Collection DIBICA Classique

Tous les articles créés ou soumis au cours des vingt premières années du projet, de 1995 à 2015.

Senfuma, Thomas Lugudde

1861-1929
Communion Anglicane
Ouganda

Thomas Lugudde Senfuma était un des premiers pionniers à créer des églises au Royaume de Buganda. C’était aussi un vrai travailleur chrétien, un évangéliste, un missionnaire, et un porte-parole pour le Royaume Buganda pendant une période très difficile. Il voulait que le Christ et que les Buganda puissent accomplir de grandes choses dans la région des grands lacs et au-delà.

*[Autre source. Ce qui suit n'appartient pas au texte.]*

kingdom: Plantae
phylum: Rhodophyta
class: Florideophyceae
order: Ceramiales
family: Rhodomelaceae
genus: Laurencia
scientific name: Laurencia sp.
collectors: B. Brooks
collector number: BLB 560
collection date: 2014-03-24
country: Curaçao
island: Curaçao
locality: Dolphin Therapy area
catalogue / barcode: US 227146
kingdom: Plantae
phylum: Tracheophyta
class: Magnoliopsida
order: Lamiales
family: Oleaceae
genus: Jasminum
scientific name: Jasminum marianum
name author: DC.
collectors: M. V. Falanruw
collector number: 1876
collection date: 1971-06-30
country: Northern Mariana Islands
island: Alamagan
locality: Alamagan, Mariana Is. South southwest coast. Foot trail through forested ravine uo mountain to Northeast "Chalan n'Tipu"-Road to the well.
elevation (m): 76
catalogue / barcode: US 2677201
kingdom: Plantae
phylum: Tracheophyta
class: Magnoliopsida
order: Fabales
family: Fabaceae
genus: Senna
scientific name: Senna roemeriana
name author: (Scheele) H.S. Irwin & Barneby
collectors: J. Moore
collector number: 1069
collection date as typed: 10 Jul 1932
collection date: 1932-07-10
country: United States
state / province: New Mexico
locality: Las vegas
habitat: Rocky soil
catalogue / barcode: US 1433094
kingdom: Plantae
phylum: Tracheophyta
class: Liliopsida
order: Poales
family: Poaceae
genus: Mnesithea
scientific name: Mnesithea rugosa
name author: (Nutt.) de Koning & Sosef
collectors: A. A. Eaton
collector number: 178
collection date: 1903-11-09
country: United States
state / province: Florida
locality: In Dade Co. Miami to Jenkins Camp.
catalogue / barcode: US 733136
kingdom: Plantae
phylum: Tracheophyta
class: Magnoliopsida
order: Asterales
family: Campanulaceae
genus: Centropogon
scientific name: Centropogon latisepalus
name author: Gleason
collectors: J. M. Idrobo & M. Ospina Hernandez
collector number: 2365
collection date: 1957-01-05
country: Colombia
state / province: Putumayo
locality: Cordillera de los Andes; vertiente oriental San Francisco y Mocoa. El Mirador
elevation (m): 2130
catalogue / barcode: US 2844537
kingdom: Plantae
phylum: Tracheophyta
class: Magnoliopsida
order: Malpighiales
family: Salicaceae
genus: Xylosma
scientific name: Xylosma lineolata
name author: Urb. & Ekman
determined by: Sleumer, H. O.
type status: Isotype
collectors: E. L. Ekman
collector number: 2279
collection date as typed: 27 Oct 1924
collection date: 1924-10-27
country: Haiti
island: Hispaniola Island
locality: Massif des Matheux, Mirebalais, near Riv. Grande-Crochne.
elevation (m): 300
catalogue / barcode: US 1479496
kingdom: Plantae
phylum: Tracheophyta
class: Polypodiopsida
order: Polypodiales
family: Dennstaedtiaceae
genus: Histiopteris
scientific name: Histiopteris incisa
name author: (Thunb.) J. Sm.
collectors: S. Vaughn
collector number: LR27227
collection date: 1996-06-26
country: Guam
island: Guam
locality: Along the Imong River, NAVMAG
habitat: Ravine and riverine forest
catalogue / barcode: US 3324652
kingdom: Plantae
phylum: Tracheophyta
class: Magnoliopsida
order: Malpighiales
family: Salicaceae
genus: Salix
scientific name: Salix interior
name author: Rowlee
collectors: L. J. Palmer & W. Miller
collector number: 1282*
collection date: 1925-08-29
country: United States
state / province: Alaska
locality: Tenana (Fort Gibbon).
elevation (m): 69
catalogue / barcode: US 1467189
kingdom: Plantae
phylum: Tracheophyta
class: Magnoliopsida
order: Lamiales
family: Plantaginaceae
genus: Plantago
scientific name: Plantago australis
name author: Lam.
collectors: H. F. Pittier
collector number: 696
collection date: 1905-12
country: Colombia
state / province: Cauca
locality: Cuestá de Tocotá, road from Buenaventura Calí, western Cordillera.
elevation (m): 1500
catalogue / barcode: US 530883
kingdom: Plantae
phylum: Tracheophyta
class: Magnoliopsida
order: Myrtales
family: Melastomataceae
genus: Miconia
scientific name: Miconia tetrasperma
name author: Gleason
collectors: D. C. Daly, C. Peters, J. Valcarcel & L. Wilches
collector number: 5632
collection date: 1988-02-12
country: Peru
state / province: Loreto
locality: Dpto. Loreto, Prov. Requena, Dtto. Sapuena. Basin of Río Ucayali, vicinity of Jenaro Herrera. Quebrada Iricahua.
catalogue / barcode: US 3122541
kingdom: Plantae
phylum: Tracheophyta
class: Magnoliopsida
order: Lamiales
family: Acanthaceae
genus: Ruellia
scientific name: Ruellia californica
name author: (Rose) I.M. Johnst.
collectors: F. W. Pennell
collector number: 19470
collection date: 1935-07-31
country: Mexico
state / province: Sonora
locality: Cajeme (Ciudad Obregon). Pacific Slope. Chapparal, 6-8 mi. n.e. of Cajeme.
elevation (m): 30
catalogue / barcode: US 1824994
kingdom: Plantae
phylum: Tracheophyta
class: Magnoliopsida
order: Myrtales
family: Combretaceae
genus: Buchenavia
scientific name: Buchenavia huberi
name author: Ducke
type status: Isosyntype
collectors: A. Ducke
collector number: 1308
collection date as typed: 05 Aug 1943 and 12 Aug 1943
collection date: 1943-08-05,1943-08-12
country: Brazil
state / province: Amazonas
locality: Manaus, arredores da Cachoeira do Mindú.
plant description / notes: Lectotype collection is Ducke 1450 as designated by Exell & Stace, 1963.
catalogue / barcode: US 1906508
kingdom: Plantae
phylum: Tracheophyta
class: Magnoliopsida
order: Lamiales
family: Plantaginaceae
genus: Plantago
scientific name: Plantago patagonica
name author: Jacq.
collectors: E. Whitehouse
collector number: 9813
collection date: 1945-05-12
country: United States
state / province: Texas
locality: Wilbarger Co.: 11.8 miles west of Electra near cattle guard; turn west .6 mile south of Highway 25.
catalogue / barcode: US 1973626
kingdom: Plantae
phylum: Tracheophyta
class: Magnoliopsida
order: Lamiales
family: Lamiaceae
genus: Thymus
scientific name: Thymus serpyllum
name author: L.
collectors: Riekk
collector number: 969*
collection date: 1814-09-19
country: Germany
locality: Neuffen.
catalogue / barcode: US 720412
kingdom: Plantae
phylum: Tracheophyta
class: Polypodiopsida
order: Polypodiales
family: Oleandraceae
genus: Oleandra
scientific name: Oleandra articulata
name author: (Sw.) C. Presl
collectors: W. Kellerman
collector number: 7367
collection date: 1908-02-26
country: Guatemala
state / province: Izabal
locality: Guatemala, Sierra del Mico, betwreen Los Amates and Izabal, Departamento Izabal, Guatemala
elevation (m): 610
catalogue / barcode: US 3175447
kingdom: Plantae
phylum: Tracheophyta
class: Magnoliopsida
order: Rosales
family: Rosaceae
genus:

Senfuma est né en 1861, le deuxième enfant de Yayiro Bulezi. Ses parents ont eu six enfants–une fille et cinq garçons. Le nom Senfuma est originaire du clan des Mmamba (les poisson-chat), mais Lugudde est la forme abrégée de “Lugudde ku Munyoro omuganda ye sekere,” qui se traduit “le destin est tombé sur les Banyoro–que les Baganda rient.” Les Banyoro étaient les grands ennemis des Baganda. Comme le grand-père de Senfuma, Siyita mu Kyoto, avait à charge l’éducation des princes du roi Muteesa I, il était entendu que Senfuma était potentiellement prêt à attaquer ceux qui s’opposaient au roi, et le nom Lugudde servait à indiquer cela.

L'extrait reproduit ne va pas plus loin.